Some of these include:
- Increased reliance on continuous overtime
- Decreased opportunity for meal breaks
- Staff asked to work during annual leave
- Community Officer’s working with paramedics in busy regional centres
- Crews requested to clear despite not completing current case.
Review of the indicators
In recent weeks the AEAV has called for an independent review of the indicators that the government and AV use as the litmus test for ambulance and the health sector more broadly.
The government not only has a responsibility to accurately report on whether the health service is operating at sustainable levels but also has a fiscal responsibility to the taxpayers and the community more generally. If reliable and accurate indicators are not in place then how can the community or health workers have any confidence that things will actually improve.

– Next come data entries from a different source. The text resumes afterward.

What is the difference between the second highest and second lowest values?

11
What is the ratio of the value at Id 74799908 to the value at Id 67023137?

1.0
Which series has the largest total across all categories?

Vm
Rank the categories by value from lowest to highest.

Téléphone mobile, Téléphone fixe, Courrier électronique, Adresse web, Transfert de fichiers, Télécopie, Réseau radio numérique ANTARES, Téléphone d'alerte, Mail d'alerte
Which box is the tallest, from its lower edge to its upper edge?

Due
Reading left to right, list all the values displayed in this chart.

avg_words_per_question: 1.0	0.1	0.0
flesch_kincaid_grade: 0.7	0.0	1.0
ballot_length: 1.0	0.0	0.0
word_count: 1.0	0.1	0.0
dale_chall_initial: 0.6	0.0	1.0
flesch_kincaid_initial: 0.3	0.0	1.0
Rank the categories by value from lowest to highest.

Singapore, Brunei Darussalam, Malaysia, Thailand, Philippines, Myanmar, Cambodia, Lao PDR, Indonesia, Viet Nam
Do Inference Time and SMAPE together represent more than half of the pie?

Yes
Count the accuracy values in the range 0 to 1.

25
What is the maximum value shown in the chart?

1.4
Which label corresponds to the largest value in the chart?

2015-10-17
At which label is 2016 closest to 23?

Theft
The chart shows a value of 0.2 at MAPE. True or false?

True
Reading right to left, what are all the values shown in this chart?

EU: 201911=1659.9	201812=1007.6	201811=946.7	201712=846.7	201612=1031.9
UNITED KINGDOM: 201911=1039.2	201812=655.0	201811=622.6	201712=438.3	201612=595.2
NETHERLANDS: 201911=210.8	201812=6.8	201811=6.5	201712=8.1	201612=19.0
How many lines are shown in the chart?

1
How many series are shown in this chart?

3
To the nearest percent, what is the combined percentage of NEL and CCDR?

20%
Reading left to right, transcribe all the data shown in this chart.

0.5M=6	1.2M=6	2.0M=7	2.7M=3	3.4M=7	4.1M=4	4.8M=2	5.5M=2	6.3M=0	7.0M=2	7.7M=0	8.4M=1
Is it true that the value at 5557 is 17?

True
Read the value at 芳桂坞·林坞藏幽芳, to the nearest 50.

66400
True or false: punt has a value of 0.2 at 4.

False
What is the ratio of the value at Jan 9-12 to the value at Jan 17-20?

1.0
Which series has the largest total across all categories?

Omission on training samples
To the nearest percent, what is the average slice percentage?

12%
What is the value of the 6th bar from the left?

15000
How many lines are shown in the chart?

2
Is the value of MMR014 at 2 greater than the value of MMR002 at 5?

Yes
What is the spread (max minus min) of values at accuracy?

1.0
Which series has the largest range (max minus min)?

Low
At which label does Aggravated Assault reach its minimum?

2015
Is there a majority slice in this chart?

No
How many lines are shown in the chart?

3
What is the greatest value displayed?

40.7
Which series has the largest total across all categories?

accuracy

The AEAV will be advocating for reliable indicators which accurately reflect the performance of the sector and the impact of service delivery on the workforce. The AEAV will be calling for indicators similar to:
- Percentage of shifts finished on time
- Percentage of delayed meal breaks
- Sick leave/ WorkCover trends
- Number of dropped shifts
- Average overtime hours worked
Indicators such as these would highlight the strain on the system before decreases in response KPI’s and would result in a deeper understanding of issues that will further impact service delivery if not addressed.
For many years now the government has been happy to just look at the sector from afar and has not wanted to understand the impact of the focus on better response KPI’s. They didn’t want to know, and the health services and others were so set on keeping the government happy that they didn’t want to be the ones to ruin the façade.
The community and the healthcare workers deserve a more resilient health system than what we currently have.